The approach to the treatment of peripheral spondyloarthritis (SpA) has been the same for a long time. The guidelines recommend starting with NSAIDs, escalate to conventional synthetic DMARDs, typically sulfasalazine or methotrexate and reserve biologics for patients who fail those. It is a logical, cost-conscious, stepwise strategy. 

According to a new phase 3 trial presented at EULAR 2026 in London (Abstract OP0107), there may be a different way to approach this. The SPARTACUS trial asks the question: in newly diagnosed patients with early active peripheral SpA, does immediate biological therapy outperform the standard step-up approach? 

SPARTACUS enrolled 97 patients with newly diagnosed pSpA fulfilling ASAS classification criteria, with a symptom duration of no more than one year. All patients had at least one active manifestation at baseline; arthritis was present in 97%, enthesitis in 68%, and dactylitis in 34%. Nearly half (49%) had documented psoriasis. Baseline disease was active: mean tender joint count of 5, swollen joint count of 4, SPARCC enthesitis index of 1.5, CRP of 25 mg/L. Mean symptom duration was approximately 6 months.

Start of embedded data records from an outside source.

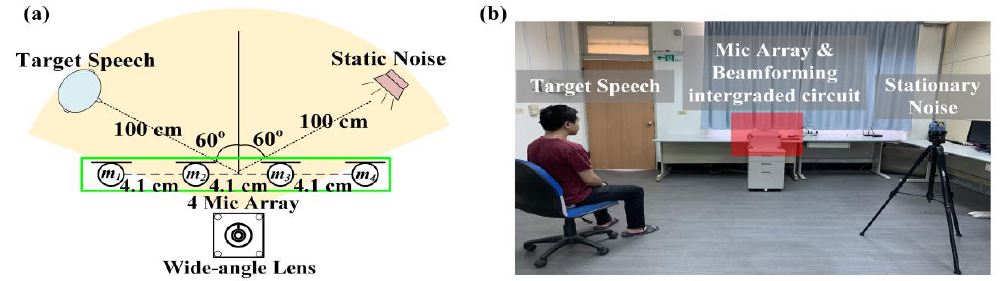
Figure 7. ( a ) Simulation experiment environment schematics; ( b ) Stationary noise and target sound source configuration scenario.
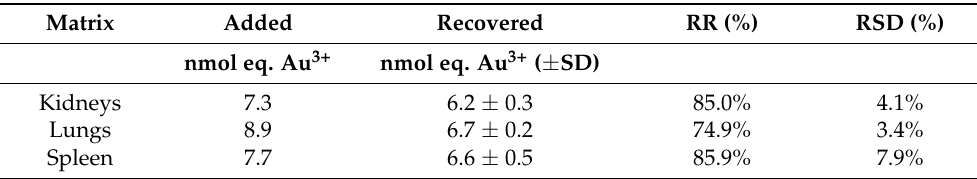
Table 4. Gold RR and repeatability obtained in other rat organs. Matrix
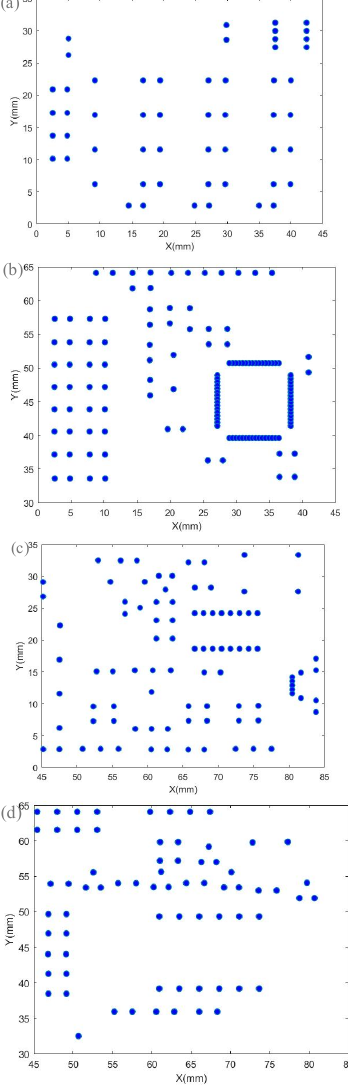
Figure 21. Distribution of solder joints belonging to each processing frame. ( a ) Processing frame 1, ( b ) Processing frame 2, ( c ) Processing frame 3, ( d ) Processing frame 4. ( b ) Processing frame 2, ( c ) Processing frame 3, ( d ) Processing frame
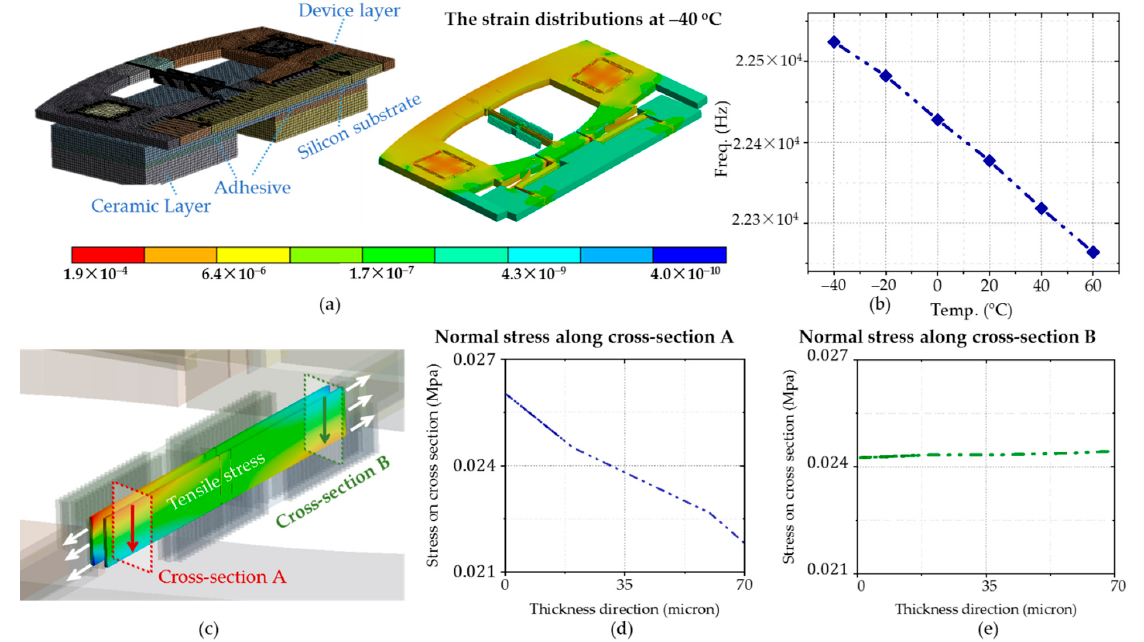
Figure 7. ( a ) The finite element model of the Resonant accelerometer and the train distributions under − 40 ◦ C with hard adhesive; ( b ) The relationship between temperature and symmetric motion resonate frequency; ( c ) The resonance beam exhibits tensile stress in operating temperature; ( d , e ) Normal stress along with cross-section A & B.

Patients were randomised 1:1 to first-line Golimumab 50 mg subcutaneously every 4 weeks (TNFi induction arm) or to oral Methotrexate 15 mg weekly, escalated to 20 mg at Week 4 if tolerated (csDMARD step-up arm). At Week 12, patients whose symptoms remained unacceptable received add-on Sulfasalazine 2 g/day. The primary endpoint was clinical remission at 24 weeks, defined as complete absence of arthritis, dactylitis, and enthesitis. Sustained clinical remission, maintained remission across multiple assessments,  was a key secondary endpoint.

At Week 24, clinical remission was achieved by 60% of patients in the TNFi induction arm compared with just 33% in the csDMARD step-up group. The difference of 28 percentage points was statistically significant (p = 0.003), with an odds ratio of 3.1 (95% CI 1.4 – 7.3; p = 0.006) in favour of early biologic therapy. The superiority margin was clearly exceeded. Sustained clinical remission, the more stringent measure requiring maintained disease absence at Week 24,was achieved by 42% of TNFi-treated patients versus only 18% in the step-up group, a difference of 23 percentage points (p = 0.006). Patient-reported outcomes uniformly favoured Golimumab, with significant reductions in global disease activity and pain scores.

SPARTACUS was designed explicitly to extend the findings of the earlier CRESPA trial, which demonstrated that first-line TNFi therapy in pSpA could induce drug-free remission but only in patients with symptom duration of less than three months, a very narrow window rarely achievable in routine practice. SPARTACUS broadens the eligible window to one year, and replaces a placebo comparator with an active csDMARD arm, making the comparison far more clinically relevant. The investigators frame the results within the concept of a 'therapeutic window' for pSpA: a period early in disease during which the immune pathology is most modifiable and during which intensive intervention may translate into not merely better short-term disease control, but potentially lasting drug-free remission. Whether the 24-week advantage translates into such durable outcomes will be the central question as longer-term SPARTACUS data emerge.

The key caveats are modest sample size (97 patients) and the 24-week horizon long enough to show a remission difference, but not long enough to address durability, structural outcomes, or the critical question of whether early TNFi therapy can eventually be stopped. The longer-term SPARTACUS data, when they arrive, will be essential information. 

For now, the 24-week results make a compelling case that, in newly diagnosed patients with active pSpA, reaching for a biologic sooner rather than later may be a more effective strategy.